Document layout analysis data:

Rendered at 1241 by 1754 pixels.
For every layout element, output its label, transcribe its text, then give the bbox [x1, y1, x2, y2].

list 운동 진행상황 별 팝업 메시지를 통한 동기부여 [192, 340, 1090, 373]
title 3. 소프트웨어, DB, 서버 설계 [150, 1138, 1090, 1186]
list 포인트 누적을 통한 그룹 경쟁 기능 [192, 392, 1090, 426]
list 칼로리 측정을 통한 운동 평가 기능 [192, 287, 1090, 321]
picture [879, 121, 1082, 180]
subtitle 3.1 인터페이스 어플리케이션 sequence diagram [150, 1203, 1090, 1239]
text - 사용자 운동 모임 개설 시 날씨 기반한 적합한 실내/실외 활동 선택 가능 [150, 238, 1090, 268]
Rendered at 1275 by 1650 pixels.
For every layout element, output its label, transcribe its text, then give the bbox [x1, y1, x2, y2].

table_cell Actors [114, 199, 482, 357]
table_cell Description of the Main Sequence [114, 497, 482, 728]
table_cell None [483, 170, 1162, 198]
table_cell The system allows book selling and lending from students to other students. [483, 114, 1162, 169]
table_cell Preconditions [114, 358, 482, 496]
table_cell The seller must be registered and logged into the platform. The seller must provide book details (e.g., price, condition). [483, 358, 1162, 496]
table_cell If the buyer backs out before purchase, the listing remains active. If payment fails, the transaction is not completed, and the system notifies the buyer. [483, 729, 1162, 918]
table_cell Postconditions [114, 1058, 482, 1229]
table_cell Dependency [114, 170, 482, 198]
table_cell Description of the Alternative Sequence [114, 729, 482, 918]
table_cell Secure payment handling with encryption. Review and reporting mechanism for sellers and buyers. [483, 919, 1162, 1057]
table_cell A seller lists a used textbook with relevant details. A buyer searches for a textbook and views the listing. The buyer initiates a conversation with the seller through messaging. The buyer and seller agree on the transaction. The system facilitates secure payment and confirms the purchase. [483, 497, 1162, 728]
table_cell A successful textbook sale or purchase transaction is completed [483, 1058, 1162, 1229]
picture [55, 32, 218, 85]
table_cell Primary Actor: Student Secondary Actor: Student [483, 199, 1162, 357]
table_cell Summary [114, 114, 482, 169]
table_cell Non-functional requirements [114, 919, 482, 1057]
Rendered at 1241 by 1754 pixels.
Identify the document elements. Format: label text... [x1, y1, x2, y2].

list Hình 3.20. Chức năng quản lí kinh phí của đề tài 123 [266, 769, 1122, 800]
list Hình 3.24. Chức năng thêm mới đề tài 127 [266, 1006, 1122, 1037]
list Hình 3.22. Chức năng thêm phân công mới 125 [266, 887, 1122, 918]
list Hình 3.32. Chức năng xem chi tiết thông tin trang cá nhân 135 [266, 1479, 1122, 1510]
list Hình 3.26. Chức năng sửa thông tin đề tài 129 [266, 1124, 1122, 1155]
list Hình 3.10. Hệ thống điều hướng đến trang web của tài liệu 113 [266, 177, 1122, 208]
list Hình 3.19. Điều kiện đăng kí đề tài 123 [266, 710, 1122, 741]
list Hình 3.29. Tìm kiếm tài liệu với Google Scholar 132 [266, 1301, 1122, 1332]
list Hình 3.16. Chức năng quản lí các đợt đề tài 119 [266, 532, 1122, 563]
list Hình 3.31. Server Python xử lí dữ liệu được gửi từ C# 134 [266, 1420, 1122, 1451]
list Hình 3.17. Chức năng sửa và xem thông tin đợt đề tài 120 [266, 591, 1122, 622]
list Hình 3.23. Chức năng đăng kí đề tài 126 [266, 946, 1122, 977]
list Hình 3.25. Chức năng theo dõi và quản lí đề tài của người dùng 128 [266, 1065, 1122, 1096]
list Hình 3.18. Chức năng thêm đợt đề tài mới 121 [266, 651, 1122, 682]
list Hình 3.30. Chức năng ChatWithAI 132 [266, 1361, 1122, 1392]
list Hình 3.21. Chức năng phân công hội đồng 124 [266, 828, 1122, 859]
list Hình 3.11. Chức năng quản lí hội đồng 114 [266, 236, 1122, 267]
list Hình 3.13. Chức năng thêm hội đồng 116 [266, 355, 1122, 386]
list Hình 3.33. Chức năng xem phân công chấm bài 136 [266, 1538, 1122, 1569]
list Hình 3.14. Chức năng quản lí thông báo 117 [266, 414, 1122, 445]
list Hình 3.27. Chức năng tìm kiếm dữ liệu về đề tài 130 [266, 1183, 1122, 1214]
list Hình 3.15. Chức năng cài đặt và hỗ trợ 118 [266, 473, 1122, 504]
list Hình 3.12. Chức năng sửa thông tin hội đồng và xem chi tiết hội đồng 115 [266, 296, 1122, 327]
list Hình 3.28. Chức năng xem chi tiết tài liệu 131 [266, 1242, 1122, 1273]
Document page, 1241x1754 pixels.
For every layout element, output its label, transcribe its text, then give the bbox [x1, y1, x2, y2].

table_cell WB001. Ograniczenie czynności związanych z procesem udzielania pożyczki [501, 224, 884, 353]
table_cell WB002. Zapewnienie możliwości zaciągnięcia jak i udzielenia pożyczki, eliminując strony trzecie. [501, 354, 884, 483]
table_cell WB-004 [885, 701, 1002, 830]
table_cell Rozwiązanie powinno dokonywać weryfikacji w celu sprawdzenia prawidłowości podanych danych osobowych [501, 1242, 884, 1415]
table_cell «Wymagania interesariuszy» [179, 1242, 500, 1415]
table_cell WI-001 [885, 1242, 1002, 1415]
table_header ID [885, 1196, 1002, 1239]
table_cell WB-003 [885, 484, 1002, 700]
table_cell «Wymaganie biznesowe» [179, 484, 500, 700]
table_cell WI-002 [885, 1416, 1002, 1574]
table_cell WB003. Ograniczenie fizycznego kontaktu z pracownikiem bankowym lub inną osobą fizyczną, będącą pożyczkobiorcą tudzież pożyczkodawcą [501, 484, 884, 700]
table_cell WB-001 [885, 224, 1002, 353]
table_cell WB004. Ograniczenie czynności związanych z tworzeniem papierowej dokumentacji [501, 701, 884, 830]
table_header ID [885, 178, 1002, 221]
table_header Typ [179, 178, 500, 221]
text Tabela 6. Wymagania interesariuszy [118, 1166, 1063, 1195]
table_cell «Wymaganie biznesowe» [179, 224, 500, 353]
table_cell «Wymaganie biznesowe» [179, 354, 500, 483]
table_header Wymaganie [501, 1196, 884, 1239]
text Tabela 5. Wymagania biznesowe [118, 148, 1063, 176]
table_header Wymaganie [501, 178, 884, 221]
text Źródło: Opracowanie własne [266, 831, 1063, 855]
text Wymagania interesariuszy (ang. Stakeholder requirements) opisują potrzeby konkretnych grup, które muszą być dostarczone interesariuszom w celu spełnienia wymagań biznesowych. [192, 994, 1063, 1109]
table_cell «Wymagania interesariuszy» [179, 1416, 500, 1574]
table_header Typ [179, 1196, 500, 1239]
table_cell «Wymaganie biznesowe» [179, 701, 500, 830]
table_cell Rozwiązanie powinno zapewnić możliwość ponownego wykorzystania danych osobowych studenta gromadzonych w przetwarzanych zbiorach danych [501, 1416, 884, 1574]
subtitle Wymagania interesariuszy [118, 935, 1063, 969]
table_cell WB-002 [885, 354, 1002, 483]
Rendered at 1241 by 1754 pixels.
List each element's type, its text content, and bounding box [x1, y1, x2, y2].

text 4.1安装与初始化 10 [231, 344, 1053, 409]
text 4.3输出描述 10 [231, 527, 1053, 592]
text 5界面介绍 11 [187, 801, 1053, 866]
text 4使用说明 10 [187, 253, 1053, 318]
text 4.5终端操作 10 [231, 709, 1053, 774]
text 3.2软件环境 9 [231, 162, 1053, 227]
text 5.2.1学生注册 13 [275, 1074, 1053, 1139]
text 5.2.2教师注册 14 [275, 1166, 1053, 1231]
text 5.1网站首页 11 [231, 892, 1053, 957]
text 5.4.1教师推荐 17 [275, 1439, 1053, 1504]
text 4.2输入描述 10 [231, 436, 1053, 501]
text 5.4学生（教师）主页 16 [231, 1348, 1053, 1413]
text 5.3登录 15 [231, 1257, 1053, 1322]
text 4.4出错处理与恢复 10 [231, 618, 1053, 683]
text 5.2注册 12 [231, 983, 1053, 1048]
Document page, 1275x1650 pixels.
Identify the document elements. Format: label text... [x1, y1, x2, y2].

What is being asked: Every line in the records above that contains the word "Tabela" is to be copied out.

Final answer:
text Tabela 6. Wymagania interesariuszy [118, 1166, 1063, 1195]
text Tabela 5. Wymagania biznesowe [118, 148, 1063, 176]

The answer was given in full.